Uniquement de la musique, qui est très importante. Mais notre tête est pleine de textes. Des théories sur l'histoire, celle de Walter Benjamin par exemple, montrant que l'image est là pour sauver les hommes dans l'histoire. Comme il le disait : «Il faut sauver tous les corps qui sont sur ces images.» Mais nous lisons aussi des romans, ceux qu'on appelle en Italie la «littérature de poubelle», là où reposent les sentiments les plus bas et les plus mauvais, ceux qui nous permettent de comprendre et de voir certaines images que nous avons trouvées, ou des livres de voyage. Aussi bien des guides touristiques fascistes que la grande littérature comme l'Afrique fantôme de Leiris ou les journaux ethnographiques de Marcel Griaule.
Etes-vous des archivistes ?
Tous ces matériaux filmiques nous appartiennent. Nous possédons nos sources et nous ne détruisons rien. En plus de trente ans, nous nous sommes constitué une cinémathèque de plusieurs milliers de films. D'ailleurs, nous manquons de place. Notre idée est de connaître chaque homme et chaque femme enregistrés sur ces films, y compris les pires, comme s'ils ou elles étaient un de nos enfants.
Montrer le pire de ces hommes, n'est-ce pas un déchirement ?

****************

> [SÉRIE DE CONSIGNES]:
A) Selon l'extrait, pourquoi la « littérature de poubelle » fait-elle partie des lectures évoquées ? Répondez en une à trois phrases.
B) Réécrivez le passage de l'extrait allant de "Tous ces matériaux" jusqu'à "un déchirement ?" inclus, en remplaçant "cinémathèque" par "collection".
C) Poursuivez, s'il vous plaît, l'extrait de l'entretien sur les archives filmiques à partir de la dernière phrase présentée.

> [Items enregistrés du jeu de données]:
****************

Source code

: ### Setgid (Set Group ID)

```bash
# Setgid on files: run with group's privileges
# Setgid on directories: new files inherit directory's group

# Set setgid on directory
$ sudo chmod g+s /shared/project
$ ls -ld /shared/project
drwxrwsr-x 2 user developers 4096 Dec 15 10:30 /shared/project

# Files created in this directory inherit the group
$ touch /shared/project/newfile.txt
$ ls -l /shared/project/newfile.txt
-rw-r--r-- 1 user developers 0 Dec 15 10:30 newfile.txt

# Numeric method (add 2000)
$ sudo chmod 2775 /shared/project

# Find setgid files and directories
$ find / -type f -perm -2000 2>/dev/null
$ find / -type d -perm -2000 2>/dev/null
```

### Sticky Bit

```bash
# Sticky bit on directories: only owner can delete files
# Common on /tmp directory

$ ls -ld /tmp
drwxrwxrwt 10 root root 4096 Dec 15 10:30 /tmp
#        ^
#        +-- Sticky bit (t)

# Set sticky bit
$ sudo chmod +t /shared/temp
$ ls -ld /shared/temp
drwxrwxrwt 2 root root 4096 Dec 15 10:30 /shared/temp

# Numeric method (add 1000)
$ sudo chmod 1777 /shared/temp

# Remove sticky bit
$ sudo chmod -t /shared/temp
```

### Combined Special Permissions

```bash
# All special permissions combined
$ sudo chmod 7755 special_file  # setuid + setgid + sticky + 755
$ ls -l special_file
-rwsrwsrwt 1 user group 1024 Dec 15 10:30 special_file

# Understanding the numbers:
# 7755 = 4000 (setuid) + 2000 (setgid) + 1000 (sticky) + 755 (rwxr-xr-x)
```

****************

> [RÉSULTATS DE L'EXERCICE]:
A) Parce que c'est là que reposent les sentiments les plus bas et les plus mauvais. Ce sont ces sentiments qui permettent de comprendre et de voir certaines images trouvées.

B)
Tous ces matériaux filmiques nous appartiennent. Nous possédons nos sources et nous ne détruisons rien. En plus de trente ans, nous nous sommes constitué une collection de plusieurs milliers de films. D'ailleurs, nous manquons de place. Notre idée est de connaître chaque homme et chaque femme enregistrés sur ces films, y compris les pires, comme s'ils ou elles étaient un de nos enfants.
Montrer le pire de ces hommes, n'est-ce pas un déchirement ?

C)
C'est aussi un devoir. Nous avons travaillé, par exemple, sur la défiguration, un des atroces résultats de la Première Guerre. Des films montrent le visage de ces hommes blessés, mutilés, parfois des visages qui n'existent plus. Qu'est-ce qu'il est possible de montrer sur un visage perdu ? Il faut aller au plus proche, regarder les expériences, le traumatisme des corps, alors que le cinéma préfère généralement considérer tout cela de loin. C'est le corps blessé du soldat qui nous fera voir la guerre, pas la propagande. Notre travail consiste donc à révéler ce qui est secret, caché dans l'image médicale ou nationaliste, l'envers de la guerre. Pour nous, les héros, ce sont ces jambes, ces bras, ces nez, qui n'existent plus.
Travaillez-vous aussi sur la Seconde Guerre ?
C'est plus difficile car les archives sont souvent inaccessibles. Mais nous avons un projet sur la souffrance de l'Europe, sa destruction matérielle et humaine, fondamentalement inutile. L'écrivain Sebald a écrit des choses proches de cela, entrecoupées par des images, et nous nous sentons liés à ses livres. Le totalitarisme nous intéresse aussi. Nous avons ainsi trouvé le journal social d'un Italien, filmé de 1926 à 1944, et nous en ferons sûrement quelque chose, car on y voit comment tout a été détruit par le fascisme dans la société, les paysages, les hommes.
Et des films plus contemporains ?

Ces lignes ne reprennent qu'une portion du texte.